Congress Kicks Surveillance Debate into 2018

Short extension of FISA snooping powers shoved into temporary spending bill.


Rand Paul and Ron Wyden
Tom Williams/CQ Roll Call/Newscom

As 2017 comes to a close, Congress, still divided over how (or whether) to limit federal surveillance authorities, has kicked the can down the road to at least January 19.

As part of a continuing resolution to keep the federal government running for a few more weeks, Congress extended the deadline to decide what to do about Section 702 of the Foreign Intelligence Surveillance Act (FISA) Amendments.

Section 702 grants the FBI and National Security Agency (NSA) the authority to engage in covert, unwarranted surveillance of foreign targets overseas. It is a source of public controversy in recent years because it has become clear and public that the federal government has been using this authority to secretly collect data and communications from and about American citizens and using it as evidence for domestic crime investigations, without getting warrants and without citizens knowing it was happening.

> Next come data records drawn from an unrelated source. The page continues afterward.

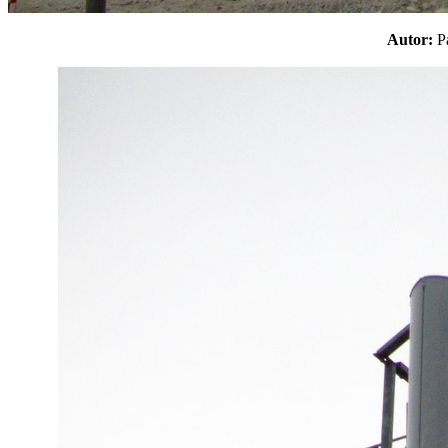
Autor: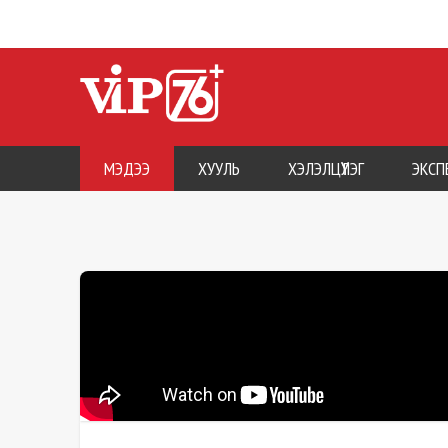
МЭДЭЭ
ХУУЛЬ
ХЭЛЭЛЦҮҮЛЭГ
ЭКСП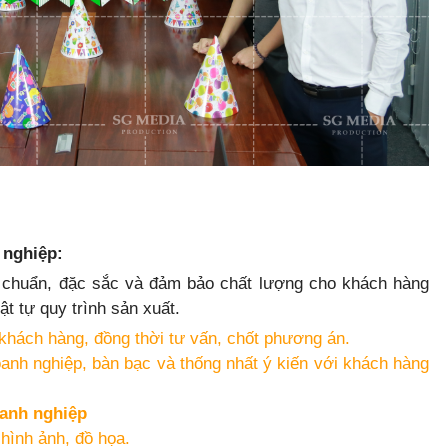
 nghiệp:
êu chuẩn, đặc sắc và đảm bảo chất lượng cho khách hàng
rật tự quy trình sản xuất.
ừ khách hàng, đồng thời tư vấn, chốt phương án.
doanh nghiệp, bàn bạc và thống nhất ý kiến với khách hàng
oanh nghiệp
 hình ảnh, đồ họa.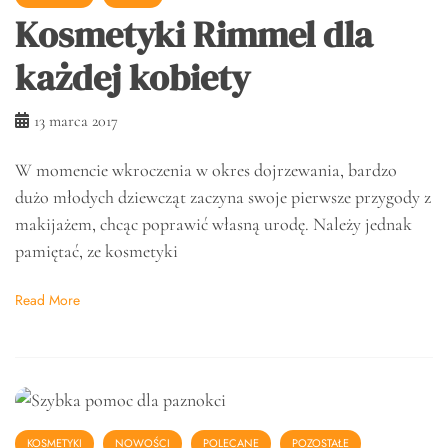
Kosmetyki Rimmel dla
każdej kobiety
13 marca 2017
W momencie wkroczenia w okres dojrzewania, bardzo
dużo młodych dziewcząt zaczyna swoje pierwsze przygody z
makijażem, chcąc poprawić własną urodę. Należy jednak
pamiętać, ze kosmetyki
Read More
KOSMETYKI
NOWOŚCI
POLECANE
POZOSTAŁE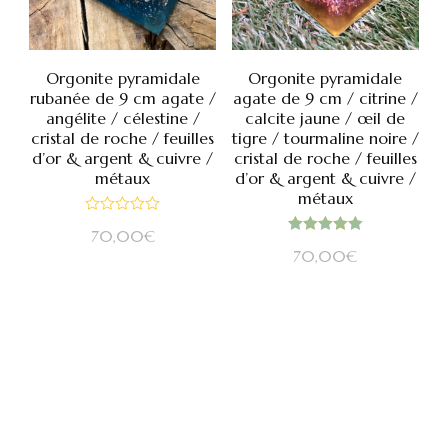
Orgonite pyramidale
Orgonite pyramidale
rubanée de 9 cm agate /
agate de 9 cm / citrine /
angélite / célestine /
calcite jaune / œil de
cristal de roche / feuilles
tigre / tourmaline noire /
d’or & argent & cuivre /
cristal de roche / feuilles
métaux
d’or & argent & cuivre /
métaux
Note
70,00
€
0
Note
sur
70,00
€
5.00
5
sur 5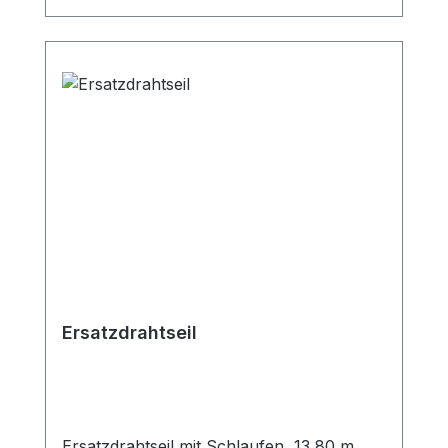
Ersatzdrahtseil
Ersatzdrahtseil mit Schlaufen, 13,80 m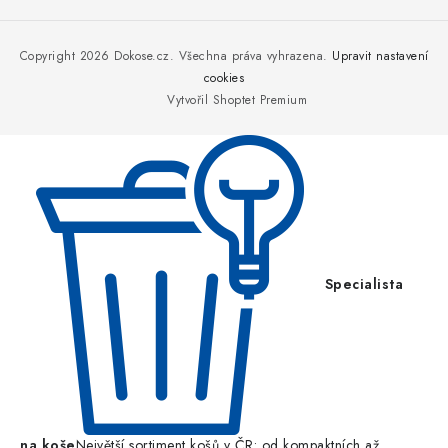
Z
á
p
Copyright 2026
Dokose.cz
. Všechna práva vyhrazena.
Upravit nastavení
a
cookies
Vytvořil Shoptet Premium
t
í
Specialista
na koše
Největší sortiment košů v ČR: od kompaktních až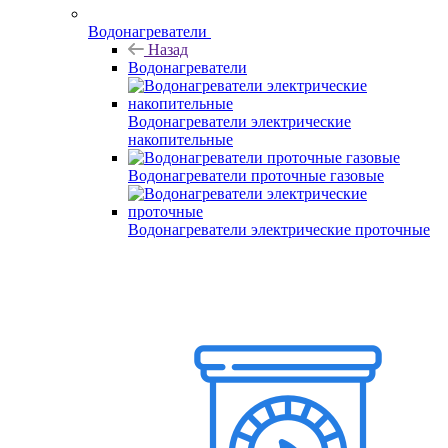
Водонагреватели
Назад
Водонагреватели
Водонагреватели электрические
накопительные
Водонагреватели проточные газовые
Водонагреватели электрические проточные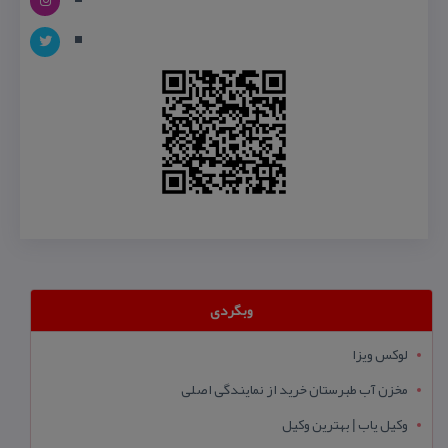
وبگردی
لوکس ویزا
مخزن آب طبرستان خرید از نمایندگی اصلی
وکیل یاب | بهترین وکیل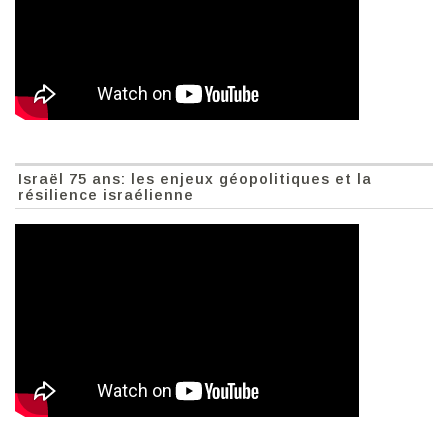
Israël 75 ans: les enjeux géopolitiques et la
résilience israélienne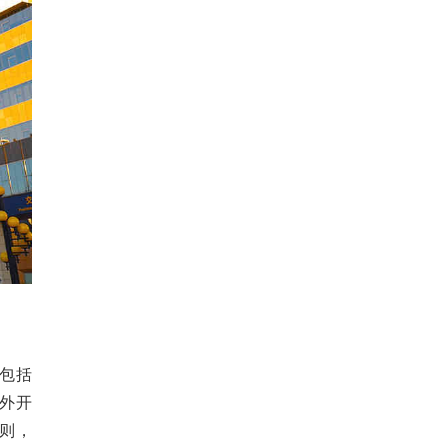
包括
外开
则，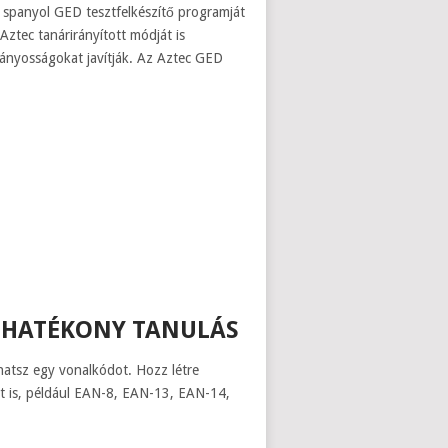
ű spanyol GED tesztfelkészítő programját
Aztec tanárirányított módját is
 hiányosságokat javítják. Az Aztec GED
| HATÉKONY TANULÁS
hatsz egy vonalkódot. Hozz létre
t is, például EAN-8, EAN-13, EAN-14,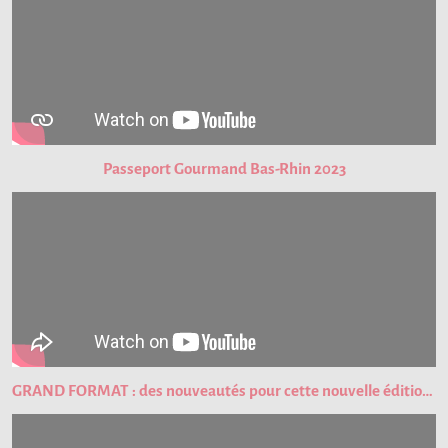
Passeport Gourmand Bas-Rhin 2023
GRAND FORMAT : des nouveautés pour cette nouvelle édition du Passeport Gourmand !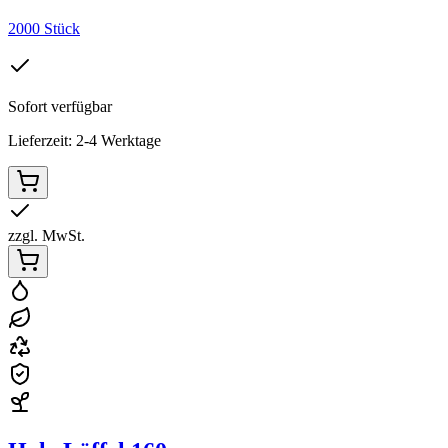
2000 Stück
Sofort verfügbar
Lieferzeit: 2-4 Werktage
zzgl. MwSt.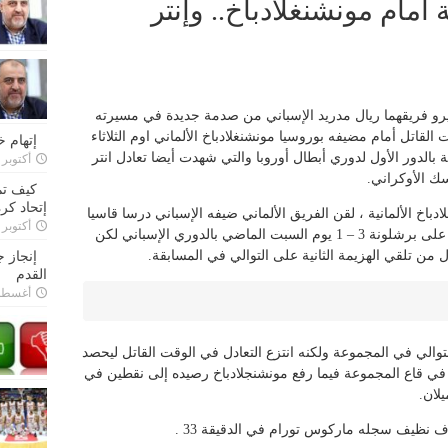
أمام مونشنغلادباخ.. وإنتر
يرو فريقهما ريال مدريد الإسباني من صدمة جديدة في مسيرته
ا الفريق للتعادل 2 – 2 في الوقت القاتل أمام مضيفه بوروسيا مونشنغلادباخ الألماني اوم الثلاثاء
إتهام 
ة بالدور الأول لدوري أبطال أوروبا والتي شهدت أيضا تعادل انتر
أكتوبر 28, 2022
سك الأوكراني.
كيف تم
إتحاد كرة
باخ الألمانية ، لقن الفريق الألماني ضيفه الإسباني درسا قاسيا
أكتوبر 27, 2022
جديدا وأفسد عليه فرحة الفوز في الكلاسيكو على برشلونة 3 – 1 يوم السبت الماضي بالدوري الإسباني لكن
ل من تلقي الهزيمة الثانية على التوالي في المسابقة.
إنجاز 
القدم
أغسطس 26,
لتوالي في المجموعة ولكنه انتزع التعادل في الوقت القاتل ليحصد
في قاع المجموعة فيما رفع مونشنجلادباخ رصيده إلى نقطين في
يلان.
ف نظيف سجله ماركوس تورام في الدقيقة 33 .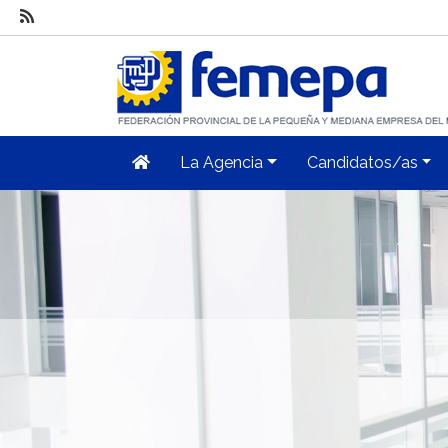
La Agencia
Candidatos/as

Section 702 expires at the end of the year, or it would have if not for the continuing resolution passed right before Christmas. Before renewing Section 702, civil rights activists groups and privacy rights-oriented lawmakers want to make sure the law's text is reformed so that the use of unwarranted surveillance against American citizens is restricted.

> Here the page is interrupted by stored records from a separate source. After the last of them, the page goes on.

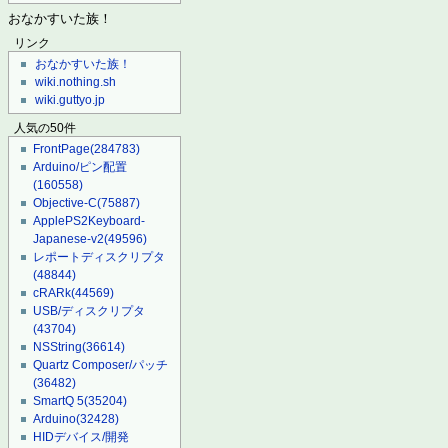
おなかすいた族！
リンク
おなかすいた族！
wiki.nothing.sh
wiki.guttyo.jp
人気の50件
FrontPage
(284783)
Arduino/ピン配置
(160558)
Objective-C
(75887)
ApplePS2Keyboard-
Japanese-v2
(49596)
レポートディスクリプタ
(48844)
cRARk
(44569)
USB/ディスクリプタ
(43704)
NSString
(36614)
Quartz Composer/パッチ
(36482)
SmartQ 5
(35204)
Arduino
(32428)
HIDデバイス/開発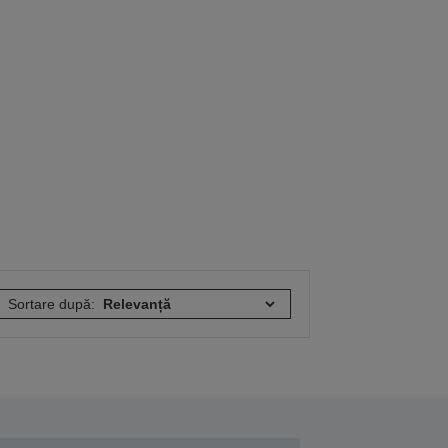
Sortare după: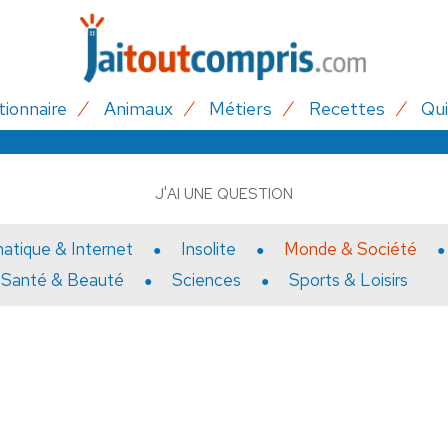
tionnaire
Animaux
Métiers
Recettes
Qui
J'AI UNE QUESTION
matique & Internet
Insolite
Monde & Société
Santé & Beauté
Sciences
Sports & Loisirs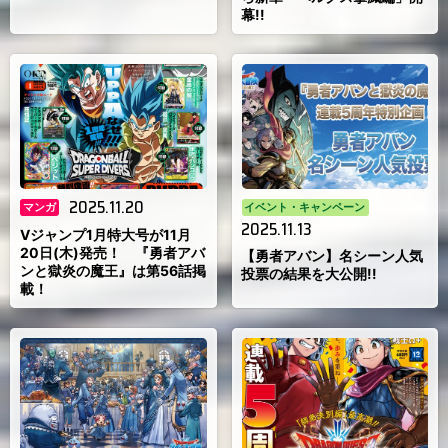
幕!!
2025.11.20
マンガ
イベント・キャンペーン
2025.11.13
Vジャンプ1月特大号が11月
20日(木)発売！ 『勇者アバ
【勇者アバン】名シーン人気
ンと獄炎の魔王』は第56話掲
投票の結果を大公開!!
載！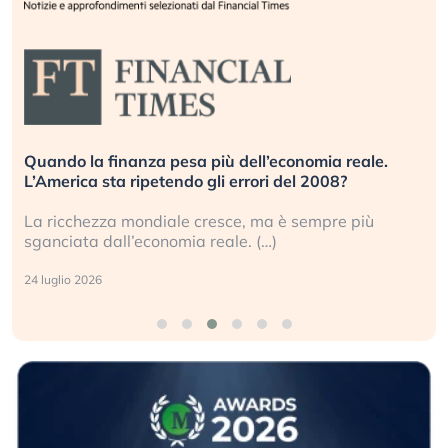
Quando la finanza pesa più dell’economia reale.
L’America sta ripetendo gli errori del 2008?
La ricchezza mondiale cresce, ma è sempre più
sganciata dall’economia reale. (…)
24 luglio 2026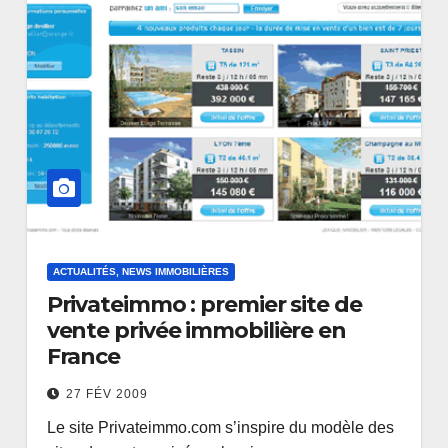
ACTUALITÉS, NEWS IMMOBILIÈRES
Privateimmo : premier site de
vente privée immobilière en
France
27 FÉV 2009
Le site Privateimmo.com s’inspire du modèle des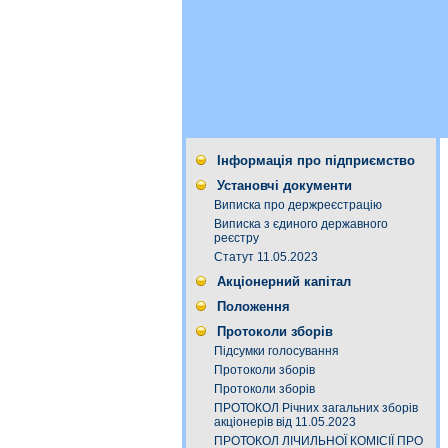
Інформація про підприємство
Установчі документи
Виписка про держреєстрацію
Виписка з єдиного державного
реєстру
Статут 11.05.2023
Акціонерний капітал
Положення
Протоколи зборів
Підсумки голосування
Протоколи зборів
Протоколи зборів
ПРОТОКОЛ Річних загальних зборів
акціонерів від 11.05.2023
ПРОТОКОЛ ЛІЧИЛЬНОЇ КОМІСІЇ ПРО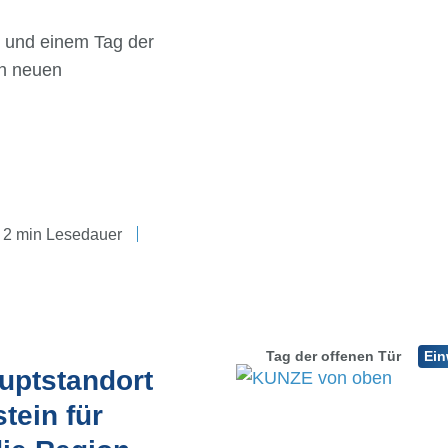
g und einem Tag der
n neuen
2 min Lesedauer
Tag der offenen Tür
Ei
uptstandort
tein für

But Congressional leadership, White House officials, and the intelligence community are reluctant to see any changes that might restrict surveillance powers. Right before the holiday, the House tried and failed to advance an absolutely terrible renewal bill that would have given the FBI and NSA formal permission to use unwarranted surveillance to investigate a whole bunch of domestic crimes in this law aimed at foreign targets.

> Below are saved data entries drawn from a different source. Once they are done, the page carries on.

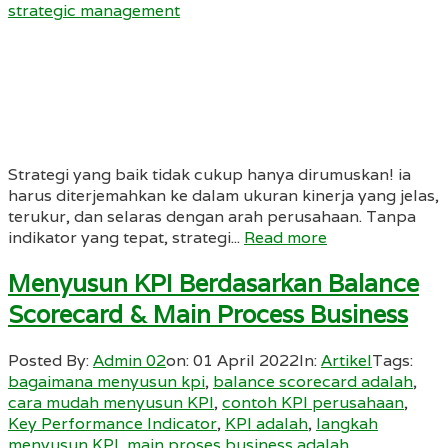
strategic management
Strategi yang baik tidak cukup hanya dirumuskan! ia
harus diterjemahkan ke dalam ukuran kinerja yang jelas,
terukur, dan selaras dengan arah perusahaan. Tanpa
indikator yang tepat, strategi...
Read more
Menyusun KPI Berdasarkan Balance
Scorecard & Main Process Business
Posted By:
Admin 02
on:
01 April 2022
In:
Artikel
Tags:
bagaimana menyusun kpi
,
balance scorecard adalah
,
cara mudah menyusun KPI
,
contoh KPI perusahaan
,
Key Performance Indicator
,
KPI adalah
,
langkah
menyusun KPI
,
main proses business adalah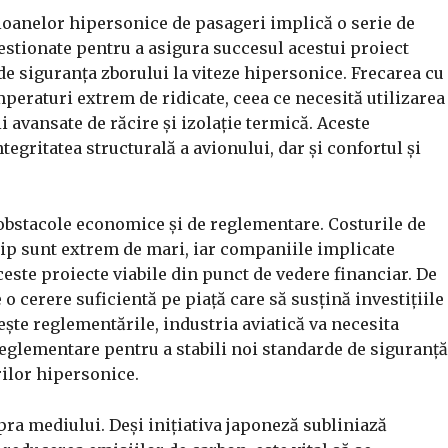
vioanelor hipersonice de pasageri implică o serie de
estionate pentru a asigura succesul acestui proiect
 de siguranța zborului la viteze hipersonice. Frecarea cu
mperaturi extrem de ridicate, ceea ce necesită utilizarea
i avansate de răcire și izolație termică. Aceste
tegritatea structurală a avionului, dar și confortul și
 obstacole economice și de reglementare. Costurile de
tip sunt extrem de mari, iar companiile implicate
ceste proiecte viabile din punct de vedere financiar. De
o cerere suficientă pe piață care să susțină investițiile
ește reglementările, industria aviatică va necesita
reglementare pentru a stabili noi standarde de siguranță
rilor hipersonice.
pra mediului. Deși inițiativa japoneză subliniază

That effort failed and this short-term renewal means the fight is far from over. Technically, the FBI and NSA say that they don't actually have to start winding down their surveillance until April, so there's still time to fight over how to reword the law (for information on which bills are currently in circulation, written in plain English, read here).

But the continuing resolution briefly postponed budget fights to keep the government open. There's still a very high likelihood that some sort of surveillance renewal could get jammed into a spending bill that gets passed with little discussion. Senators like Rand Paul (R-Kentucky) and Ron Wyden (D-Ore.) say they'll fight efforts to pass a Section 702 renewal without any debate in Congress. And they've put together the bill that best protects American citizens from unwarranted surveillance.

We thought this fight might be over by the end of the year, but it's going to keep going into 2018.